Wise Lending - Matin's results

Decentralized liquidity market that allows users to supply crypto assets and start earning a variable APY from borrowers.

General Information

Platform: Code4rena

Start Date: 21/02/2024

Pot Size: $200,000 USDC

Total HM: 22

Participants: 36

Period: 19 days

Judge: Trust

Total Solo HM: 12

Id: 330

League: ETH

Wise Lending

Findings Distribution

Researcher Performance

Rank: 11/36

Findings: 1

Award: $5,431.96

🌟 Selected for report: 1

🚀 Solo Findings: 1

Findings Information

🌟 Selected for report: Matin

Labels

bug
2 (Med Risk)
edited-by-warden
sufficient quality report
primary issue
satisfactory
selected for report
M-15

Awards

5431.9558 USDC - $5,431.96

External Links

Lines of code

https://github.com/code-423n4/2024-02-wise-lending/blob/main/contracts/MainHelper.sol#L525-L530

Vulnerability details

Impact

Low fee amounts and fee shares are calculated in the preparation part due to the precision loss.

Proof of Concept

Solidity rounds down the result of an integer division, and because of that, it is always recommended to multiply before dividing to avoid that precision loss. In the case of a prior division over multiplication, the final result may face serious precision loss as the first answer would face truncated precision and then multiplied to another integer. The problem arises in the pool's preparation part before applying the LASA algorithm. After cleaning up the pool, the next step is to update the pseudo amounts and adding the corresponding fee shares of that pool.

If we look deeply at the function _updatePseudoTotalAmounts() we can see the fee shares calculation procedure is presented as:

        uint256 amountInterest = bareIncrease
            / PRECISION_FACTOR_YEAR;

        uint256 feeAmount = amountInterest
            * globalPoolData[_poolToken].poolFee
            / PRECISION_FACTOR_E18;

we can see there is a hidden division before a multiplication that makes round down the whole expression. This is bad as the precision loss can be significant, which leads to the pool printing less feeAmount than actual. Also, it is better to mention that some protocols implement this method to have an integer part of the division (usually in time-related situations). But here we can clearly see that this pattern is used in the calculation of feeAmount at which the precision matters. Furthermore, the mentioned error will escalate, especially when the bareIncrease is bigger but close to the PRECISION_FACTOR_YEAR amount. The precision loss becomes more serious at lower discrepancies (such as 1.2 ~ 2 magnitudes of PRECISION_FACTOR_YEAR).

As the Proof of Concept part, we can check this behavior precisely.

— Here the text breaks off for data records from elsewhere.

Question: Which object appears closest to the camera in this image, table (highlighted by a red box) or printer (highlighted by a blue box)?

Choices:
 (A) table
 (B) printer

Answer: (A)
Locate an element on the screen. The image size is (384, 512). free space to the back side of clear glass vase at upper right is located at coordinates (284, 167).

You can run this code to see the difference between the results:

    function test_precissionLoss() public {

        uint x = (PRECISION_FACTOR_YEAR * 3)/ 2; // This number represents the `bareIncrease`
        uint256 poolFee = 789600000000000000000000; // This number represents the `poolFee`

        uint256 amountInterest = x
            / PRECISION_FACTOR_YEAR;

        uint256 feeAmount1 = amountInterest
            * poolFee
            / PRECISION_FACTOR_E18;

        uint256 feeAmount2 = (x * poolFee) / (PRECISION_FACTOR_YEAR * PRECISION_FACTOR_E18);
        
        console.log("Current Implementation ", feeAmount1);
        console.log("Actual Implementation ", feeAmount2);
    }

The result would be: (for 1.5 of PRECISION_FACTOR_YEAR)

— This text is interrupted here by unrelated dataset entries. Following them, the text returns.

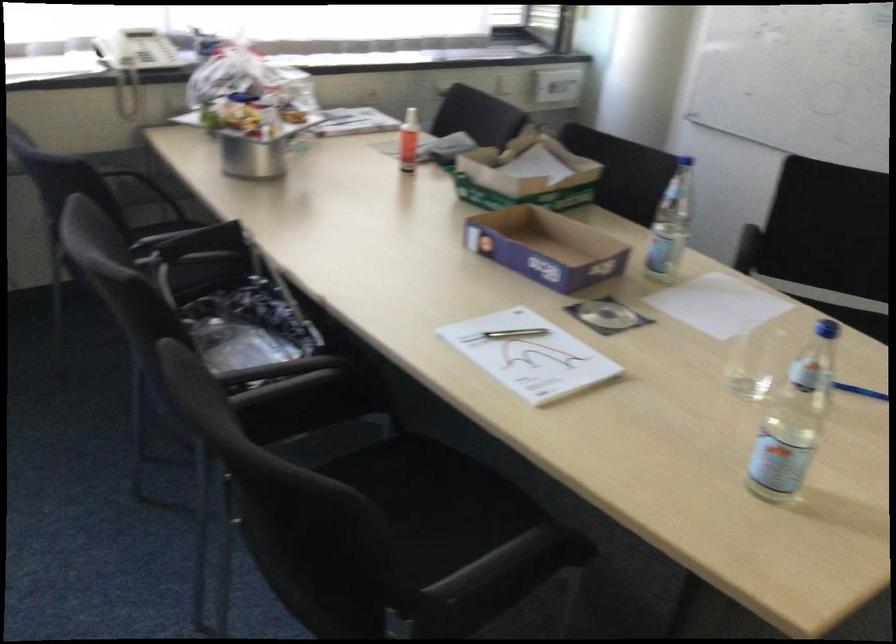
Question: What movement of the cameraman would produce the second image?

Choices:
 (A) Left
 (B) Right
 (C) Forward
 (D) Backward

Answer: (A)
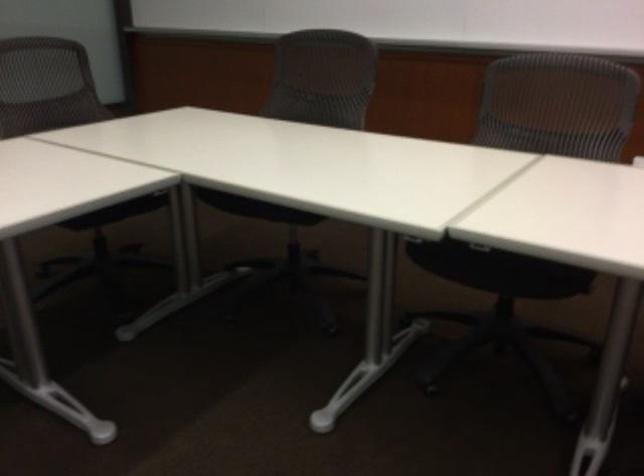
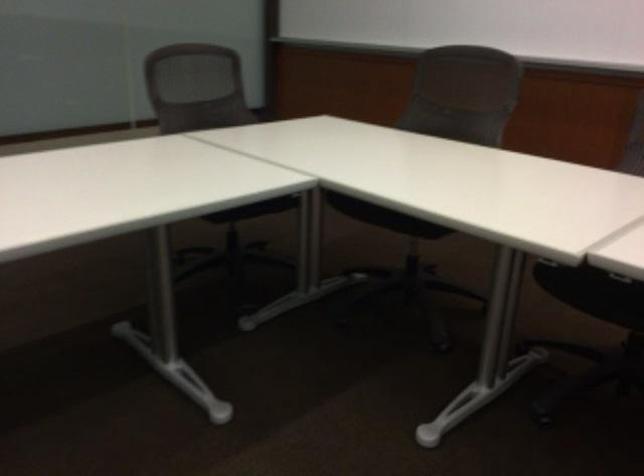
Locate, in the second image, the point that corresponds to (460,260) in the first image.

(592, 292)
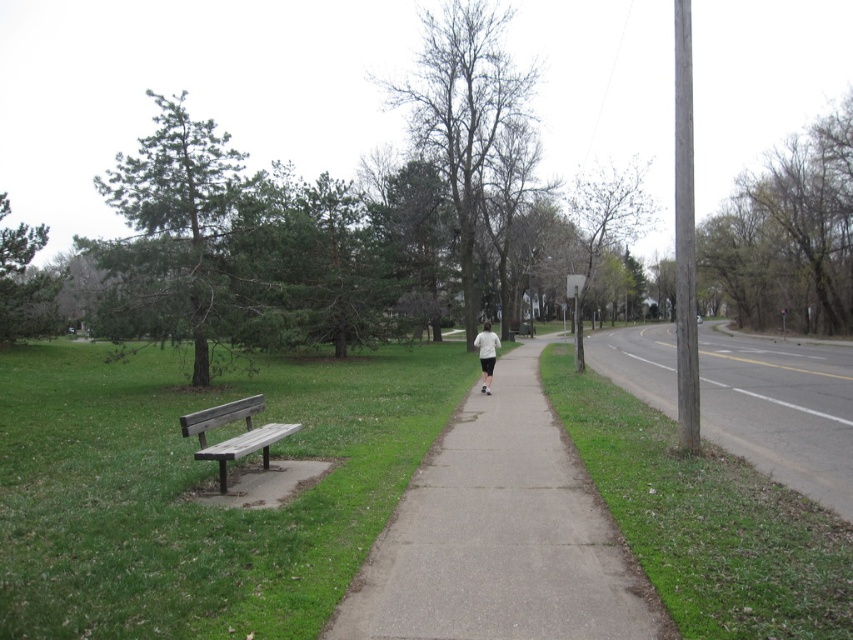
Question: Which object is farther from the camera taking this photo?

Choices:
 (A) gray asphalt road at right
 (B) white matte shirt at center

Answer: (B)

Question: Which object is positioned farthest from the gray asphalt road at right?

Choices:
 (A) wooden bench at left
 (B) gray concrete sidewalk at center
 (C) white matte shirt at center

Answer: (A)

Question: Is gray asphalt road at right to the left of white matte shirt at center from the viewer's perspective?

Choices:
 (A) yes
 (B) no

Answer: (B)

Question: In this image, where is gray asphalt road at right located relative to wooden bench at left?

Choices:
 (A) above
 (B) below

Answer: (A)

Question: Does gray concrete sidewalk at center appear under white matte shirt at center?

Choices:
 (A) no
 (B) yes

Answer: (B)

Question: Among these points, which one is nearest to the camera?

Choices:
 (A) (518, 563)
 (B) (218, 417)
 (C) (781, 380)
 (D) (485, 348)

Answer: (A)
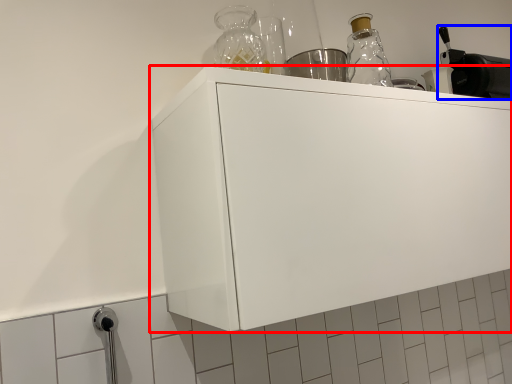
Question: Which of the following is the closest to the observer, cabinetry (highlighted by a red box) or appliance (highlighted by a blue box)?

Choices:
 (A) cabinetry
 (B) appliance

Answer: (A)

Current Implementation 789600 Actual Implementation 1184400

Thus, we can see that the actual implementation produces less fee amount than the precise method. This test shows a big difference between the two calculated fee amounts in the LASA algorithm.

Tools Used

Manual Review + Forge

Consider modifying the fee shares calculation to prevent such precision loss and prioritize the multiplication over division:

        uint256 amountInterest = bareIncrease
            / PRECISION_FACTOR_YEAR;

        uint256 feeAmount = bareIncrease
            * globalPoolData[_poolToken].poolFee
            / (PRECISION_FACTOR_E18 * PRECISION_FACTOR_YEAR);

Assessed type

Math

#0 - c4-pre-sort

2024-03-17T10:29:25Z

GalloDaSballo marked the issue as sufficient quality report

#1 - GalloDaSballo

2024-03-17T10:29:43Z

Worth checking as it has an example that looks somewhat realistic

#2 - c4-pre-sort

2024-03-17T15:50:06Z

GalloDaSballo marked the issue as primary issue

#3 - vm06007

2024-03-25T11:52:30Z

Perhaps @Foon256 can take a look

#4 - c4-judge

2024-03-26T17:13:16Z

trust1995 marked the issue as satisfactory

#5 - c4-judge

2024-03-26T17:13:19Z

trust1995 marked the issue as selected for report

#6 - thebrittfactor

2024-04-29T14:37:42Z

For transparency and per conversation with the sponsors, see here for the Wise Lending team's mitigation.